Key Arguments from Both Sides
SBI’s Position:
- SBI, as the lead lender, has argued that JKC failed to meet the financial requirements, including the infusion of ₹350 crore, within the stipulated 180-day period.
- The lenders are shedding ₹22 crore monthly to maintain Jet Airways’ operations and claim that JKC’s non-compliance constitutes a valid reason for liquidation under Article 142 of the Constitution.
- The ASG also highlighted that dues amounting to ₹289 crore owed to Jet Airways’ workmen have yet to be cleared, further justifying their push for liquidation.
JKC’s Defense:
- JKC argues that it has complied with the terms of the resolution plan, having already raised ₹200 crore, and should be given the opportunity to revive Jet Airways.
- The consortium questions the lenders’ demand for liquidation, pointing out that a substantial amount has already been invested, and liquidation would result in the loss of these funds.
- Senior advocate Gopal Sankaranarayanan noted that the January 18 Supreme Court order should be considered in full and not selectively interpreted to suit the lenders’ liquidation agenda.
Possible Outcomes
The Supreme Court’s judgment, expected soon, will have far-reaching implications for Jet Airways and the broader aviation industry. The court could take several approaches:
- Uphold JKC’s Ownership Transfer: If the court sides with JKC, it would allow the consortium to complete its revival plans for Jet Airways. This would likely involve securing additional funds and settling the remaining dues to creditors.
- Order Liquidation: Alternatively, if the court finds JKC in breach of its financial commitments, it could order the liquidation of Jet Airways.

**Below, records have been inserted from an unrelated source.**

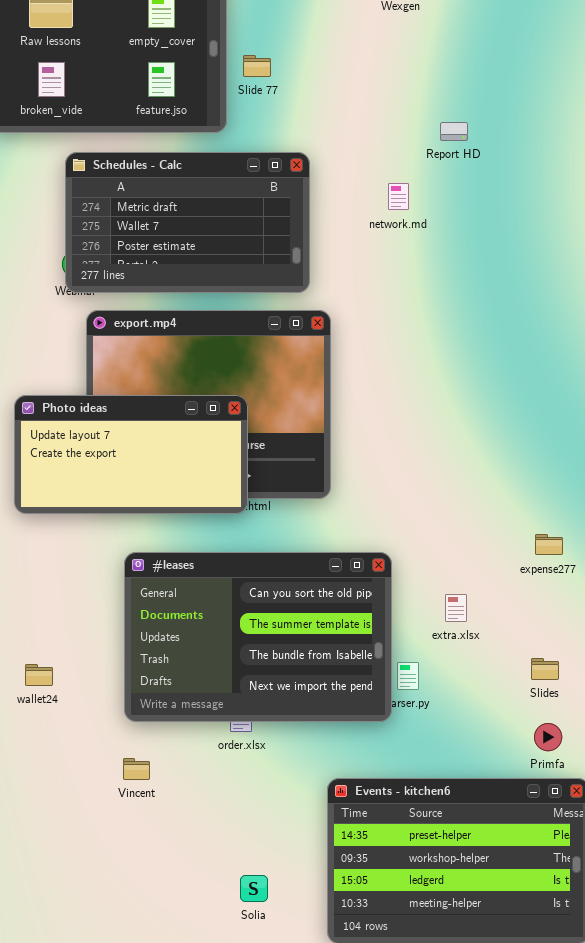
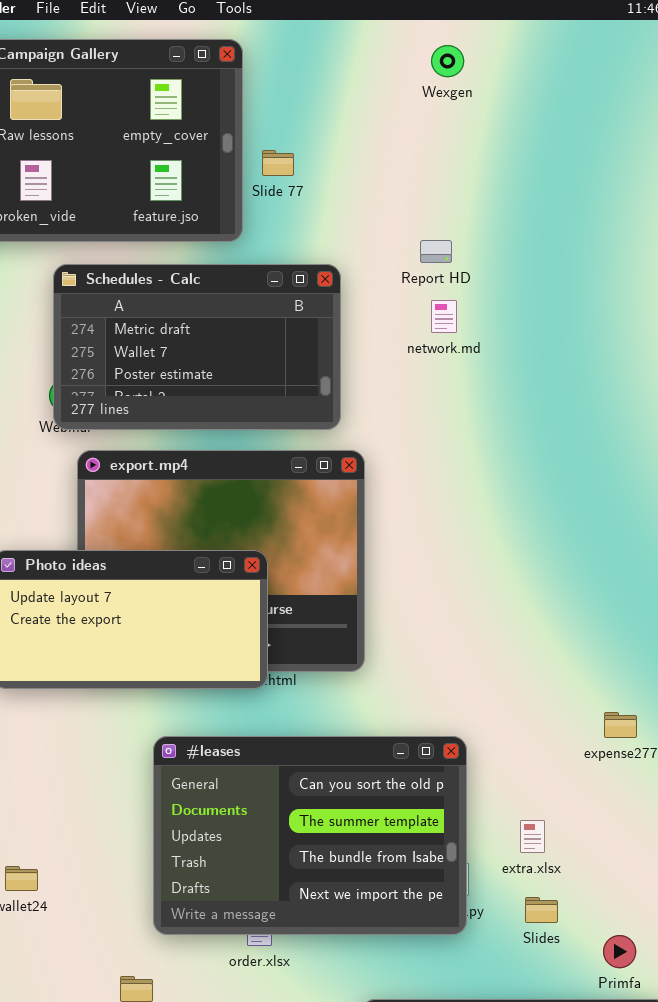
Report HD: [440,122,468,141] -> [420,240,452,263], moved
#leases: [124,552,392,722] -> [153,736,467,935], moved
extra.xlsx: [445,594,467,622] -> [520,820,545,853], moved
Slides: [531,658,559,680] -> [525,897,558,923], moved

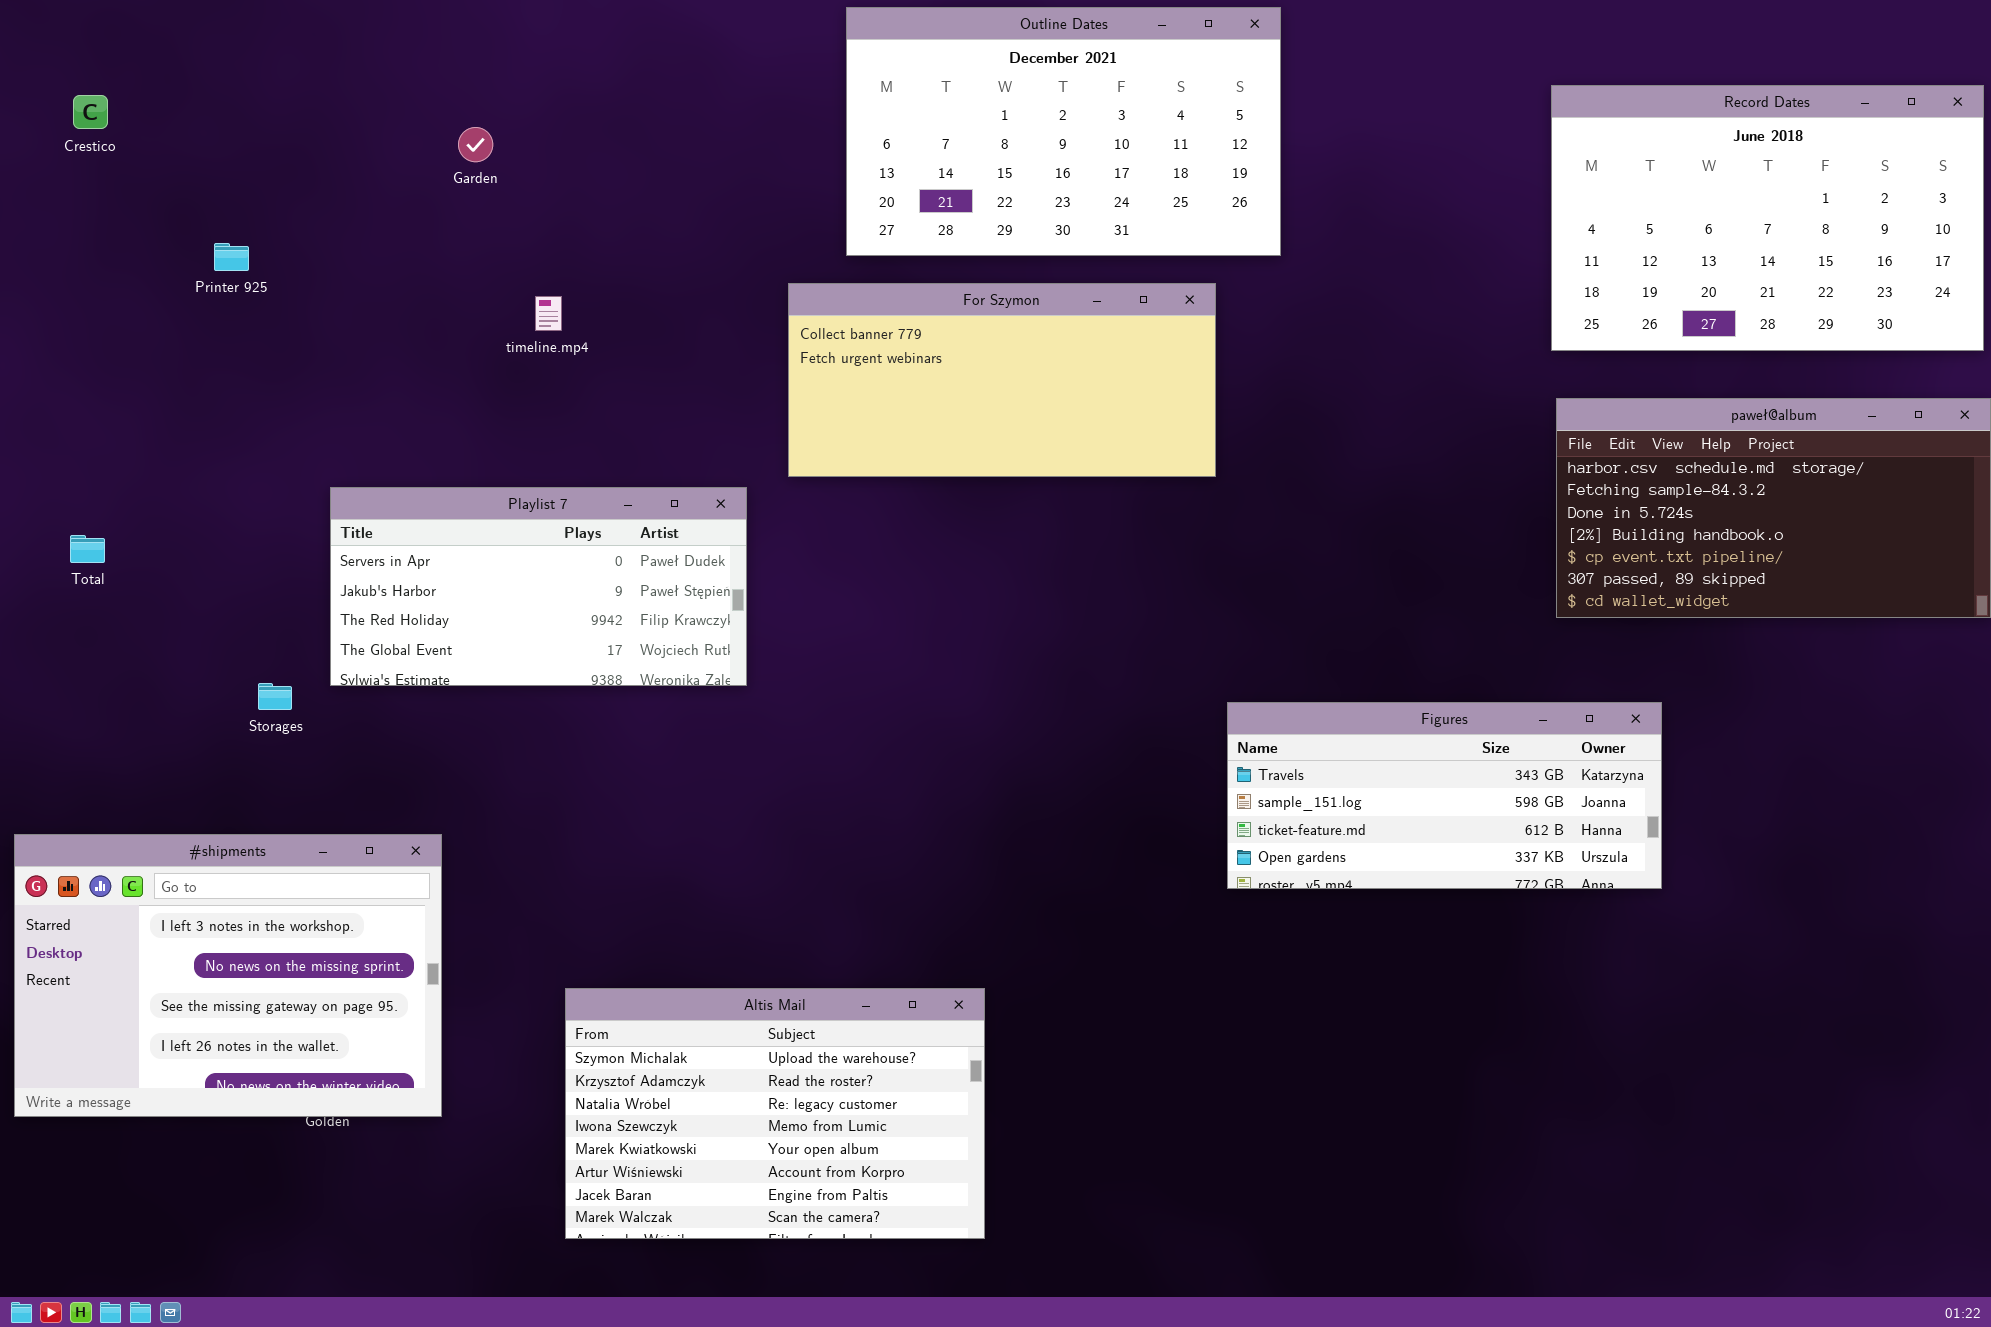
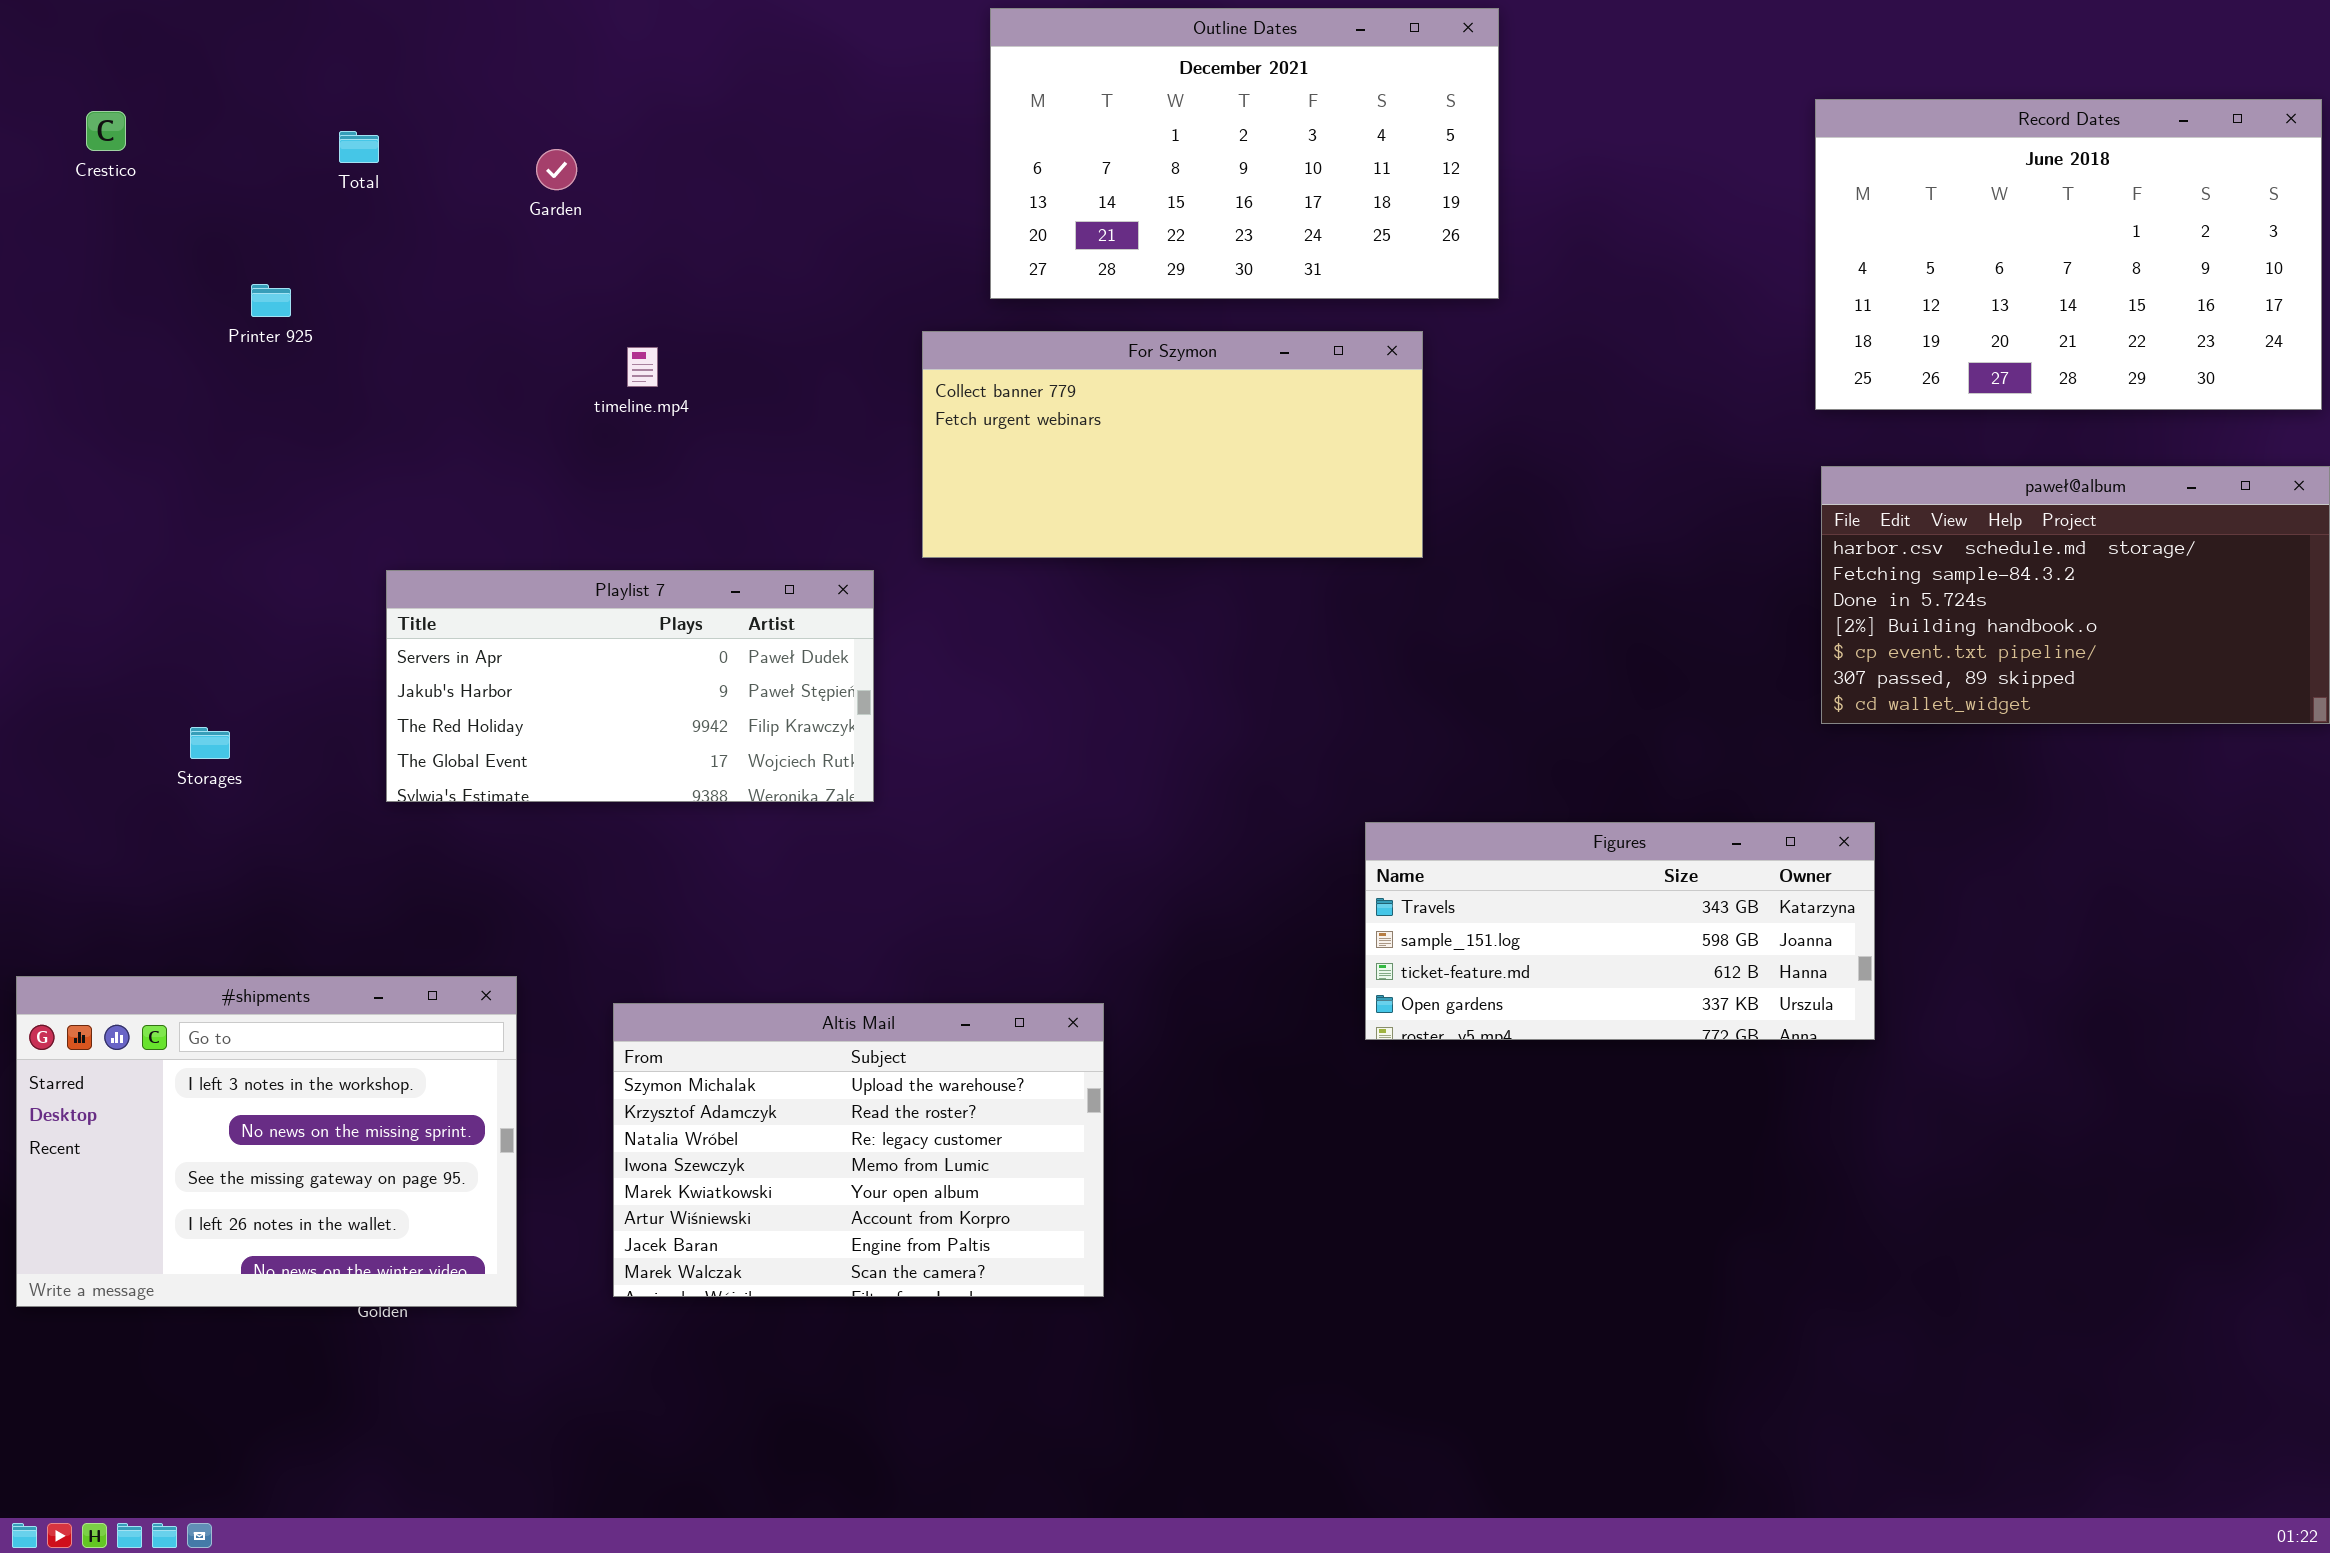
Total: [70,535,105,563] -> [339,131,379,163], moved
Storages: [258,683,292,710] -> [190,727,230,759], moved
Figures: [1227,702,1662,889] -> [1365,822,1875,1040], moved
Altis Mail: [565,988,985,1239] -> [613,1003,1104,1297], moved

This would mark a major setback for the consortium and could lead to the airline’s assets being sold off to repay creditors.
- New Resolution Plan: The court might also opt for a middle ground by setting aside JKC’s ownership bid and inviting fresh bids for Jet Airways under a revised resolution plan.
Impact on India’s Aviation Sector
The outcome of the case will be closely watched by industry experts, as it will highlight the effectiveness of India’s Insolvency and Bankruptcy Code (IBC) in handling airline insolvencies. A liquidation would raise questions about the adequacy of the current legal framework to facilitate the revival of financially distressed airlines, especially in a post-pandemic world where the aviation sector has faced significant challenges.
If the court allows JKC to proceed with its revival plan, Jet Airways could potentially return to the skies by 2024, offering hope for a resurgence of the full-service carrier. However, the airline will face tough competition from low-cost carriers like IndiGo and the newly revitalized Air India.
The Supreme Court’s upcoming judgment will be pivotal in determining the future of Jet Airways. Whether the court upholds JKC’s ownership or pushes the airline into liquidation, the decision will shape the course of the airline’s fate and provide a crucial test for India’s insolvency laws. The aviation industry awaits the verdict, which could pave the way for either a revival or an end to the Jet Airways saga.